喬懷瑾和白彥清一同進屋,房子不大但有些空蕩,物品都舊了,但是很乾淨,看得出來這家的主人很勤快。
喬懷瑾又升起一股愧疚感,明知道這裡是個陷阱的。
白彥清有些不滿喬懷瑾把注意力放在了別人身上。
「你們是誰,怎麼來我家的?」一個中年男人穿著有些發白的粗衣進來,臉上帶著愁苦。看到屋裡的兩個人嚇得往後退了兩步。
白彥清看向喬懷瑾,喬懷瑾回看了他一眼,道:「你是這家的主人?家裡幾口人?」
「……就我一個,有……有何貴幹?」中年男人小心翼翼地問。
「抱歉,打擾了。」喬懷瑾拉著白彥清走向後門,後門的那個死去的婦人和瞎眼的婆婆已經不見了。
喬懷瑾愣了一下,白彥清反手拉著他快步往外走。
喬懷瑾越想越難受,「哥哥,你不怪我嗎?」
「怪你什麼?」白彥清輕聲說:「你本來就不一樣。」
「對不起。」喬懷瑾向白彥清道歉。
「懷瑾,我說過,不需要你的道歉。別想太多了,現在知道地方了,去任陽坡嗎?」白彥清緊了緊牽著喬懷瑾的手。
「雖然是個陷阱,但我還是想去看看。」喬懷瑾長舒一口氣,讓自己不要老在剛才的問題上糾結。
出了城,向西行五十里,到的時候天已經黑了,眼前是一片荒山,山上儘是裸露在外面的石頭,一層薄薄的土覆在上面,只活著一些極其頑強的淺草。
天上的月亮格外的大,將兩人的影子拉得老長。
「這裡,怎麼不太像有埋伏的樣子。

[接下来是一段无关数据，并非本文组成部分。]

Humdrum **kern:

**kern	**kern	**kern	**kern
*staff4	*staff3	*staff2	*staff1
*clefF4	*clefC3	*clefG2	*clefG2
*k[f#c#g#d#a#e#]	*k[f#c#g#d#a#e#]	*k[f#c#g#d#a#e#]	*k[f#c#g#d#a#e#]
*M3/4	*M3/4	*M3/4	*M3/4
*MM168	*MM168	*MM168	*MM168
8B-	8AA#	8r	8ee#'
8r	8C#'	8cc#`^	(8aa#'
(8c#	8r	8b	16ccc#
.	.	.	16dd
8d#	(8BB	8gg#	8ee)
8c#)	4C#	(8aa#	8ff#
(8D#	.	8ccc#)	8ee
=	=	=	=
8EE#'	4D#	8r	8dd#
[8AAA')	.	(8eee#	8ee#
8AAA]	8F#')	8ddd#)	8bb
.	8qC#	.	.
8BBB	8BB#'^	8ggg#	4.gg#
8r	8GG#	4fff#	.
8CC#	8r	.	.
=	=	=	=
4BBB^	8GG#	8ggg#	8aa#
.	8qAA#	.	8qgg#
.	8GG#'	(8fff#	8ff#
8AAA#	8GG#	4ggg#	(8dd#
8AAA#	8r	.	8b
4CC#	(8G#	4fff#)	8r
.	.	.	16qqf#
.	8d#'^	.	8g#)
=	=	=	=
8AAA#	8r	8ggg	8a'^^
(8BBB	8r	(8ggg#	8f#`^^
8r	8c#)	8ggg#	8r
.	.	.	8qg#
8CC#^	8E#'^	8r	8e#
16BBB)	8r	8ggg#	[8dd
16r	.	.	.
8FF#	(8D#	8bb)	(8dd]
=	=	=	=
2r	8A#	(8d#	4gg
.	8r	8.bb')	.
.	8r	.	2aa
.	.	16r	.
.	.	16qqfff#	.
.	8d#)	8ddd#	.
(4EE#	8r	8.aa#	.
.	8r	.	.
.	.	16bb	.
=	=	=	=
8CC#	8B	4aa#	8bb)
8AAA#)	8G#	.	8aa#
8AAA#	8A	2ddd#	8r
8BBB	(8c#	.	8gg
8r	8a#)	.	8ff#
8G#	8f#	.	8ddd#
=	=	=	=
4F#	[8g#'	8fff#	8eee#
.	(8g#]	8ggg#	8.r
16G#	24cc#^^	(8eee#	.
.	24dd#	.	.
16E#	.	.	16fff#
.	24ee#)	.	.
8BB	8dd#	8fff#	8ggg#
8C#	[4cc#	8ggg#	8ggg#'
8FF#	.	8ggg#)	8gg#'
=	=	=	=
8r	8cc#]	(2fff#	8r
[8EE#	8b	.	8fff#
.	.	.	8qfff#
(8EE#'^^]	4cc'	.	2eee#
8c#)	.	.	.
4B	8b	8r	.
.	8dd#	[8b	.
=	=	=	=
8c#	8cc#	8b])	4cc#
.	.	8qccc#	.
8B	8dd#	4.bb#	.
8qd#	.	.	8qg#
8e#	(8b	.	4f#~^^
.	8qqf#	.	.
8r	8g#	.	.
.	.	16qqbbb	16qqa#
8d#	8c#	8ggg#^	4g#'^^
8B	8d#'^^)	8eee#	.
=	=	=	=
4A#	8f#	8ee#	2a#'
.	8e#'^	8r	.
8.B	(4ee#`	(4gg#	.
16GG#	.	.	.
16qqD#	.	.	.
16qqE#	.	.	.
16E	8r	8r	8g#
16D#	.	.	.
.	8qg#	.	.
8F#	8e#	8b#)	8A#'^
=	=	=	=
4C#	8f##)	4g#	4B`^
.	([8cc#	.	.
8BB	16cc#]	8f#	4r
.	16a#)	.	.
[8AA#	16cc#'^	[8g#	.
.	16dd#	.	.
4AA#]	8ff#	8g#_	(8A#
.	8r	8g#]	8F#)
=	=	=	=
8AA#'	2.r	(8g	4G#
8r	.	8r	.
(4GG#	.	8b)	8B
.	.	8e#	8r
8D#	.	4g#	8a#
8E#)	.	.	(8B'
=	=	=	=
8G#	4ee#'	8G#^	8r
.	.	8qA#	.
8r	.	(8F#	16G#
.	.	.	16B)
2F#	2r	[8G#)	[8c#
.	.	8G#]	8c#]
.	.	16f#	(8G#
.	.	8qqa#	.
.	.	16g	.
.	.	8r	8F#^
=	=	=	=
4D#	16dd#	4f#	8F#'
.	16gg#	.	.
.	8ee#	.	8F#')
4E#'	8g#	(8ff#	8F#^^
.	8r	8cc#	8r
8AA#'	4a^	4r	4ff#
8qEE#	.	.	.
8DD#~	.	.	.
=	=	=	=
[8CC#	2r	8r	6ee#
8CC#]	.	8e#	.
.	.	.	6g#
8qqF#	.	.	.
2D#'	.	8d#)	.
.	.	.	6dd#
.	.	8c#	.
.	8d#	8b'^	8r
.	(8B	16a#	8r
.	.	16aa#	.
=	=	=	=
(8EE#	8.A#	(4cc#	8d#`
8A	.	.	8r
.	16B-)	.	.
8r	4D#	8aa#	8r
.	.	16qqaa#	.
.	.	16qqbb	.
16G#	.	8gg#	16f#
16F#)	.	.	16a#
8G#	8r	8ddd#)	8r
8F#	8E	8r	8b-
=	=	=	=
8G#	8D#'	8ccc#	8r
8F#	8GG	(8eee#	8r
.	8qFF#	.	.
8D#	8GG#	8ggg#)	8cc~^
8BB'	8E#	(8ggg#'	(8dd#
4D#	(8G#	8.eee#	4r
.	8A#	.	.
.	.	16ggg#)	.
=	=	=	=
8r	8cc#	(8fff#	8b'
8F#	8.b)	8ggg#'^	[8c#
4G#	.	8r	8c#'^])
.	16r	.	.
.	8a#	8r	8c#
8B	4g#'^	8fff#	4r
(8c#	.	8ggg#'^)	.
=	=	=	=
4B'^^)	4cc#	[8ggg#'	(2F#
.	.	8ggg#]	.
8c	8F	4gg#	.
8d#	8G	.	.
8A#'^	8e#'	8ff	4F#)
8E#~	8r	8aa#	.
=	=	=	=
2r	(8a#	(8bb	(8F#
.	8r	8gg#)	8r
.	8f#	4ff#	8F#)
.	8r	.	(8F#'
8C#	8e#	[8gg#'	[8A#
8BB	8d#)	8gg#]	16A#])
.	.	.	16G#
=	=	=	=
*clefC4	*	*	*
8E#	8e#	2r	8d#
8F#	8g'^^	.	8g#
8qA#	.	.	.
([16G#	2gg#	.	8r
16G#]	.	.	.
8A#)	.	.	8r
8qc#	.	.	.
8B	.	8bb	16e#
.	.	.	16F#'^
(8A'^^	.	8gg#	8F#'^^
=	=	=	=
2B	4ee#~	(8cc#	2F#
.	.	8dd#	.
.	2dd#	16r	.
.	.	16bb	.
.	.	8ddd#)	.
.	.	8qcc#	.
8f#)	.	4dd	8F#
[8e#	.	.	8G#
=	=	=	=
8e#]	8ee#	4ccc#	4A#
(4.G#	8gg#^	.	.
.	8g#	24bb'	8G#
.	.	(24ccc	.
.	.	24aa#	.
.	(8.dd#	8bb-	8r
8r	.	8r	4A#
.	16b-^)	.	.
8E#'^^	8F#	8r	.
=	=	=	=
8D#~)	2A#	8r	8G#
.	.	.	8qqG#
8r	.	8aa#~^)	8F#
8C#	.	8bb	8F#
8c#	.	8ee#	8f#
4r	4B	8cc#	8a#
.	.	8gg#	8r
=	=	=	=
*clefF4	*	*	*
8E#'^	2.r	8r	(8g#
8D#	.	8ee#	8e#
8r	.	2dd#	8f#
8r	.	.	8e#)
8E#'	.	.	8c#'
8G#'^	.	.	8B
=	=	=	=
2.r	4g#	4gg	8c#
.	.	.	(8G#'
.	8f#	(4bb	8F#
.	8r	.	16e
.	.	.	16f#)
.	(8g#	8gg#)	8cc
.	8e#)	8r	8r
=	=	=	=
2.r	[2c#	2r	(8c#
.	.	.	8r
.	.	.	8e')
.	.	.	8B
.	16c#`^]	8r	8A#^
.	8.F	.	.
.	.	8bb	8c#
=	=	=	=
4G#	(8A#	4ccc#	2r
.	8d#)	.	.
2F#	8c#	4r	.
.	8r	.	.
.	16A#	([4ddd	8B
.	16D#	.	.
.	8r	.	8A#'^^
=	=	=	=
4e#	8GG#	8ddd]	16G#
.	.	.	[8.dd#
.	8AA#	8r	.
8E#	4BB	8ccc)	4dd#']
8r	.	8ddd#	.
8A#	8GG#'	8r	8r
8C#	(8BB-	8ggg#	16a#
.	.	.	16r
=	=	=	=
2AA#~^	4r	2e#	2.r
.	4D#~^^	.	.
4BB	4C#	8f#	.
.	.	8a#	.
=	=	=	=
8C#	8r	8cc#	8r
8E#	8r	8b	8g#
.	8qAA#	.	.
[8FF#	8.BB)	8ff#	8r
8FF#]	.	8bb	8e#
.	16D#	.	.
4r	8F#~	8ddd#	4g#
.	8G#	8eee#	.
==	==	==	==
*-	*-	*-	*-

」喬懷瑾四下打量,除了荒山還是荒山。
白彥清抬頭看了一眼天上的月亮,低頭問:「你師兄有沒有說過他們是什麼時候不失蹤?」
喬懷瑾搖搖頭,失蹤的時間並不準確,而且他們趕路都花了兩個月,現在哪怕命燈還亮著,怕也是會受傷。
「戚源彬也不知道到哪兒了,連個消息都沒有。」喬懷瑾皺著眉頭,他現在完全可以說是一籌莫展,現在去信給師兄討個主意也來不及。
「難道那個老婆婆給的是個假的圈套?要不要找師兄問問再行動?」
「不必,我知道這裡是怎麼回事了。」白彥清出聲道,見喬懷瑾看著自己,便道:「這座山就是任陽坡。你看天上的月亮。」
「今天是十六,月光最盛的一天,等月上中天任陽坡就會顯現了。」
喬懷瑾恍然大悟:「原來真的有轉月境,我還以為這種東西只存在古書里呢。」